I will say it again..."YOUR story may be the key that unlocks someone else's PRISON."

Don't be a skeptic. Be in recovery.

Sunday, October 25, 2015

Presence...not presents

I'm sure this post will make more enemies than usual...but it needs to be said.

I got an email this morning from a family member who offered a savings bond for Emmalynne. This family member typically has no interest in being involved in my life...let alone my life with Nick or munchkin. This family member has made no effort to care about us or the life we are building. There is a long history between myself and my father's side of the family...so I can't say that it shocks me there is so much distance.

But back on track. My first reaction was to agree to this savings bond as it would do so much for little one in the future. It would be great to have that money sitting for her as she heads off to college or buys her first house. But there is absolutely no way. I don't want our daughter to have a big fat check of guilt money. I want her to have family. I would prefer a million times over for her to struggle through college (or for us to struggle helping her) than have her live comfortably with money from someone who couldn't care less about her.

I want to be clear that this goes for everyone in our lives. Friends, family...everyone. If you don't want to be present in our child's life...we don't want your presents.

Maybe that sounds ungrateful or like I'm a spoiled brat. But I never want our child to learn that love is expressed through money or gifts. It is expressed through involvement and through actions. It is unconditional. NO matter what.

It is NOT expressed through savings bonds, checks, or expensive gifts.

And on another note...there are two children in this household. No matter the biological status, legal status, etc of them. They are both our children. Whether it be biological, step, adopted, foster...the children in this home will be treated equally. No excuses, no "buts" about it. If you have no interest in building a relationship with munchkin...you don't need to be involved with Emma. And that's the end of that.

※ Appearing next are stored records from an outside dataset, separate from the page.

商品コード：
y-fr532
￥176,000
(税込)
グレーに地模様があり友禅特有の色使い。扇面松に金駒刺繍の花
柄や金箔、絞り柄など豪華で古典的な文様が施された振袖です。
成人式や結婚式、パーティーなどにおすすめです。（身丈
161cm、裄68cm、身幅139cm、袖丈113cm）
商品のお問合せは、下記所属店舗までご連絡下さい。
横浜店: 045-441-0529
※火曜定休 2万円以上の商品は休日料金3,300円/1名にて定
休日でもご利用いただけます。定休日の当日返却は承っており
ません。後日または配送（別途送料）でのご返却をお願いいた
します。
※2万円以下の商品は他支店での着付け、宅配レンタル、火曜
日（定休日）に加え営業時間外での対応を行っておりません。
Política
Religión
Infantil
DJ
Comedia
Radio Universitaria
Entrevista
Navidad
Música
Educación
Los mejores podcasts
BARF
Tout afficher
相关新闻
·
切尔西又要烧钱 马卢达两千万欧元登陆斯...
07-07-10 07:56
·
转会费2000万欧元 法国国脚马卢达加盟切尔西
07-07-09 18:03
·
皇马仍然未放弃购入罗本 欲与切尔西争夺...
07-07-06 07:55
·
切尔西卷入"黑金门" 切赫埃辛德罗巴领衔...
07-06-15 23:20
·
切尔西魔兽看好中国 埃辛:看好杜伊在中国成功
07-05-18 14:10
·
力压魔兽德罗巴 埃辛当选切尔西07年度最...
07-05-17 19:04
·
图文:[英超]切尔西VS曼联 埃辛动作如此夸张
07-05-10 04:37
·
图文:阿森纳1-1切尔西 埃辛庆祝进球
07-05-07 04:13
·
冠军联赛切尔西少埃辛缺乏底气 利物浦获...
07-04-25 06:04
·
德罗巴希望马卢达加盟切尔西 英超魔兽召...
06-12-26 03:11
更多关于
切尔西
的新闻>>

Now after being so negative...I do want to mention how awesome most of my family has been with this. My family asks about both kids all the time. They want to be actively involved and they have been since day 1. We are blessed to have people that love our children. We are lucky to be in a family that has multiple step/adopted/equally loved kids running around.

They call and ask about the kids. They ask us to stop by, or they do their best to attend functions like ice skating lessons and karate class. They are present.